EXTRAIT:

J’en profite pour féliciter nos rapporteurs, Gérard Roche et Georges Labazée, de leur implication et de la qualité des propositions qu’ils nous ont faites.

Le premier mérite du texte, selon nous, réside dans son esprit. En effet, il vise à battre en brèche la peur et la culpabilité de vieillir à l’œuvre dans la société.

Nous devons commencer à changer le regard que nous portons sur nos aînés. Nous partons trop souvent du postulat que les familles ne peuvent plus les prendre en charge. Pourtant, d’une manière ou d’une autre, nous devrons évoluer.

Par ailleurs, le texte comporte un certain nombre d’avancées réelles qu’il n’est pas question de minimiser.

Nous soutenons évidemment la revalorisation des prestations de l’allocation personnalisée d’autonomie, l’APA. Même si elle est encore insuffisante, cette réévaluation n’en demeure pas moins appréciable.

Même avis concernant la revalorisation de la rémunération des travailleurs de l’aide à la personne. Bien que celle-ci soit bien modique, elle a au moins le mérite d’en finir avec le gel des salaires.

Sur le plan financier, la commission a sanctuarisé la clé de répartition des fonds issus de la CASA, ce qui représente un réel avantage en matière de transparence et de sécurisation financière du système.

CONSIGNE 1: Remplacez "rapporteurs" par "collègues" dans le passage de l'extrait sur le vieillissement qui va de "J’en profite pour" jusqu'à "nous ont faites.", puis recopiez ce passage ainsi modifié.
CONSIGNE 2: Veuillez reprendre l'extrait sur le vieillissement et le poursuivre après sa dernière phrase.

DONNÉES SOURCES:
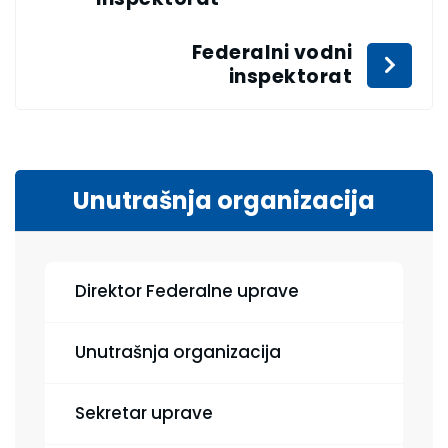
Federalni vodni
inspektorat
Unutrašnja organizacija
Direktor Federalne uprave
Unutrašnja organizacija
Sekretar uprave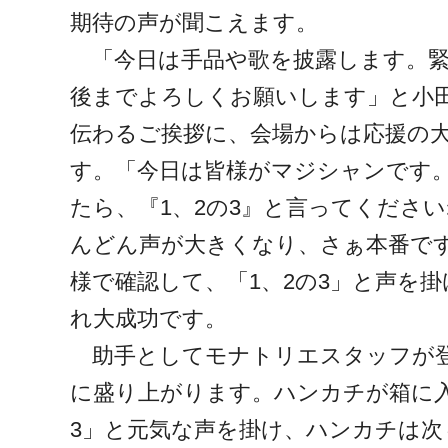
期待の声が聞こえます。
「今日は手品や歌を披露します。緊
後までよろしくお願いします」と小
伝わるご挨拶に、会場からは応援の
す。「今日は皆様がマジシャンです
たら、『1、2の3』と言ってくださ
んどん声が大きくなり、さぁ本番で
様で確認して、「1、2の3」と声を
れ大成功です。
助手としてモナトリエスタッフが登
に盛り上がります。ハンカチが箱に入
3」と元気な声を掛け、ハンカチは次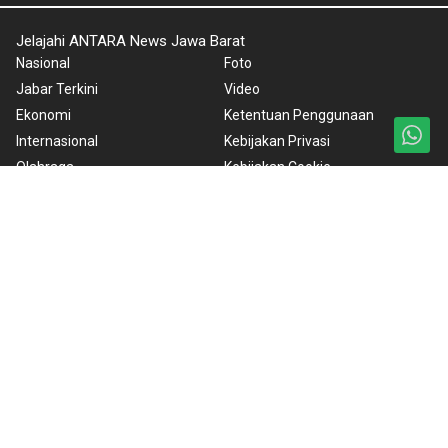
Jelajahi ANTARA News Jawa Barat
Nasional
Foto
Jabar Terkini
Video
Ekonomi
Ketentuan Penggunaan
Internasional
Kebijakan Privasi
Olahraga
Kebijakan Cookie
Lifestyle
Pedoman Media Siber
Otomotif Listrik
Tentang Kami
Bandung Baheula
Rilis Pers
BrandA
ANTARA Foto
Korporat
PPID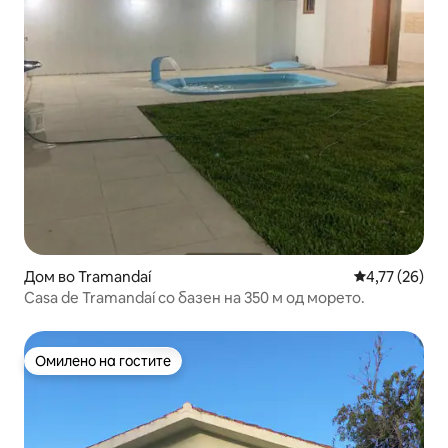
Дом во Tramandaí
Просечна оце
4,77 (26)
Casa de Tramandaí со базен на 350 м од морето.
Омилено на гостите
Омилено на гостите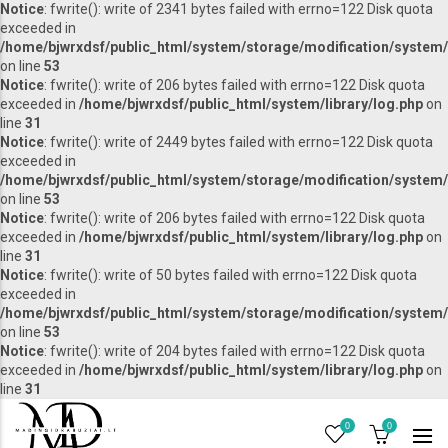
Notice
: fwrite(): write of 2341 bytes failed with errno=122 Disk quota
exceeded in
/home/bjwrxdsf/public_html/system/storage/modification/system/l
on line
53
Notice
: fwrite(): write of 206 bytes failed with errno=122 Disk quota
exceeded in
/home/bjwrxdsf/public_html/system/library/log.php
on
line
31
Notice
: fwrite(): write of 2449 bytes failed with errno=122 Disk quota
exceeded in
/home/bjwrxdsf/public_html/system/storage/modification/system/l
on line
53
Notice
: fwrite(): write of 206 bytes failed with errno=122 Disk quota
exceeded in
/home/bjwrxdsf/public_html/system/library/log.php
on
line
31
Notice
: fwrite(): write of 50 bytes failed with errno=122 Disk quota
exceeded in
/home/bjwrxdsf/public_html/system/storage/modification/system/l
on line
53
Notice
: fwrite(): write of 204 bytes failed with errno=122 Disk quota
exceeded in
/home/bjwrxdsf/public_html/system/library/log.php
on
line
31
0
0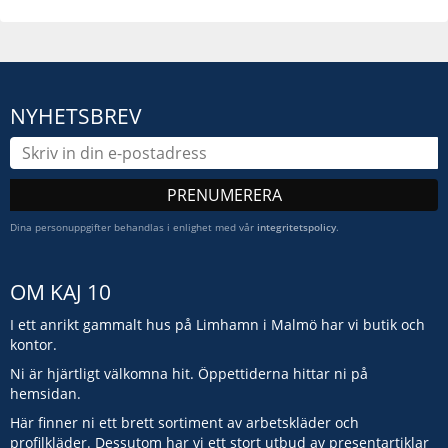
NYHETSBREV
PRENUMERERA
Dina personuppgifter behandlas i enlighet med vår
integritetspolicy
.
OM KAJ 10
I ett anrikt gammalt hus på Limhamn i Malmö har vi butik och
kontor.
Ni är hjärtligt välkomna hit. Öppettiderna hittar ni på
hemsidan.
Här finner ni ett brett sortiment av arbetskläder och
profilkläder. Dessutom har vi ett stort utbud av presentartiklar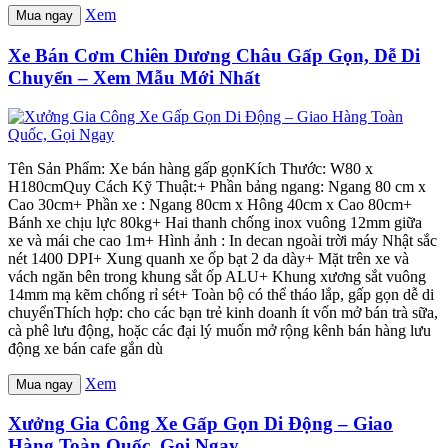
Xem
Mua ngay
Xe Bán Cơm Chiên Dương Châu Gấp Gọn, Dễ Di
Chuyển – Xem Mẫu Mới Nhất
Tên Sản Phẩm: Xe bán hàng gấp gọnKích Thước: W80 x
H180cmQuy Cách Kỹ Thuật:+ Phần bảng ngang: Ngang 80 cm x
Cao 30cm+ Phần xe : Ngang 80cm x Hông 40cm x Cao 80cm+
Bánh xe chịu lực 80kg+ Hai thanh chống inox vuông 12mm giữa
xe và mái che cao 1m+ Hình ảnh : In decan ngoài trời máy Nhật sắc
nét 1400 DPI+ Xung quanh xe ốp bạt 2 da dày+ Mặt trên xe và
vách ngăn bên trong khung sắt ốp ALU+ Khung xương sắt vuông
14mm mạ kẽm chống rỉ sét+ Toàn bộ có thể tháo lắp, gấp gọn dễ di
chuyểnThích hợp: cho các bạn trẻ kinh doanh ít vốn mở bán trà sữa,
cà phê lưu động, hoặc các đại lý muốn mở rộng kênh bán hàng lưu
động xe bán cafe gắn dù
Xem
Mua ngay
Xưởng Gia Công Xe Gấp Gọn Di Động – Giao
Hàng Toàn Quốc, Gọi Ngay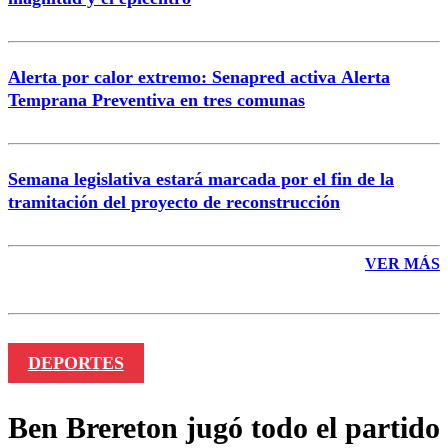
Enviar comentario
Alerta por calor extremo: Senapred activa Alerta
Temprana Preventiva en tres comunas
Semana legislativa estará marcada por el fin de la
tramitación del proyecto de reconstrucción
VER MÁS
DEPORTES
Ben Brereton jugó todo el partido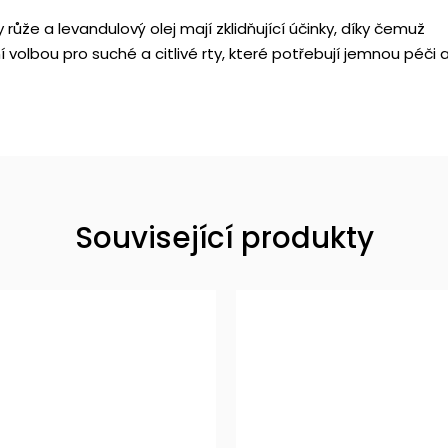
y růže a levandulový olej mají zklidňující účinky, díky čemuž
ní volbou pro suché a citlivé rty, které potřebují jemnou péči 
Související produkty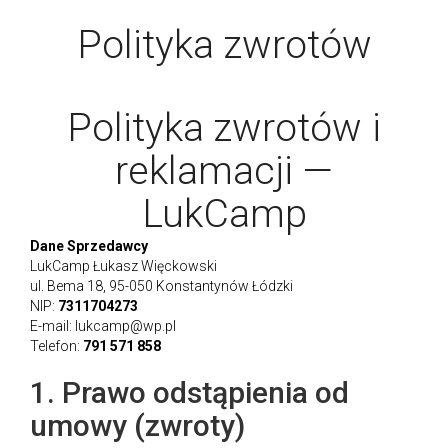
Polityka zwrotów
Polityka zwrotów i
reklamacji —
LukCamp
Dane Sprzedawcy
LukCamp Łukasz Więckowski
ul. Bema 18, 95-050 Konstantynów Łódzki
NIP:
7311704273
E-mail:
lukcamp@wp.pl
Telefon:
791 571 858
1. Prawo odstąpienia od
umowy (zwroty)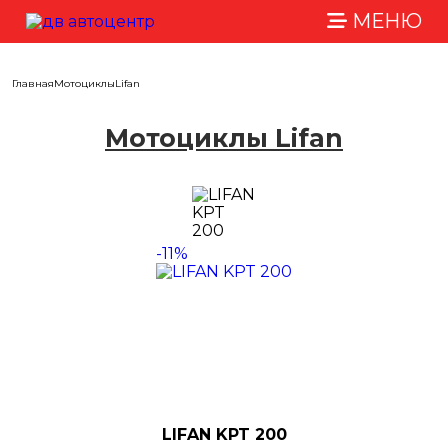
МЕНЮ
Главная
Мотоциклы
Lifan
Мотоциклы Lifan
-11%
LIFAN KPT 200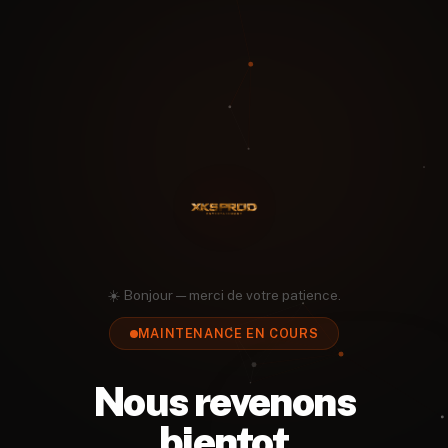
☀️ Bonjour — merci de votre patience.
MAINTENANCE EN COURS
Nous revenons
bientot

RÉSULTAT ATTENDU 1:
J’en profite pour féliciter nos collègues, Gérard Roche et Georges Labazée, de leur implication et de la qualité des propositions qu’ils nous ont faites.

RÉSULTAT ATTENDU 2:
De même, nous prenons acte de la réforme de la gouvernance à l’échelle locale, avec la création de la conférence des financeurs, des conseils départementaux de solidarité pour l’autonomie, les CDSA, et des maisons départementales de l’autonomie, les MDA. Nous appelions de nos vœux une telle évolution, qui intègre handicap et vieillissement. Une telle architecture a été très opportunément complétée par la commission, qui a conféré au département un rôle de pilote. Ce chef de filat annonce l’élaboration future des schémas départementaux de l’autonomie.

Autre point très positif du texte, l’expérimentation d’un modèle intégré d’organisation et de financement des services polyvalents d’aide et de soins à domicile, les SPASAD. Toutefois, nous pensons qu’il faut aller plus loin en prévoyant aussi un cadre juridique pour les SPASAD, qui devraient prendre la forme de groupements de coopération sociale et médico-sociale, les GCSMS. Nous défendrons d’ailleurs un amendement en ce sens.

À l’échelle nationale, la solution retenue par notre commission de créer un Haut Conseil de l’âge plutôt qu’un Haut Conseil de la famille et des âges de la vie nous semble préférable. Elle permet à la fois à la réforme de se concentrer sur la question du vieillissement et, surtout, de proposer une gouvernance nationale s’articulant de manière plus cohérente avec la gouvernance locale.

Nous ne pouvons également que soutenir la redéfinition des foyers-logements en résidences autonomie et, surtout, la création du forfait autonomie correspondant, d’autant que notre commission a opportunément élargi la possibilité de le percevoir aux établissements percevant aussi le forfait soins, dont l’objet est différent.

Il est prévu que quarante millions d’euros de la CASA y soient dédiés, ce qui représente un financement encore une fois peu significatif, lorsqu’il est rapporté à chaque département.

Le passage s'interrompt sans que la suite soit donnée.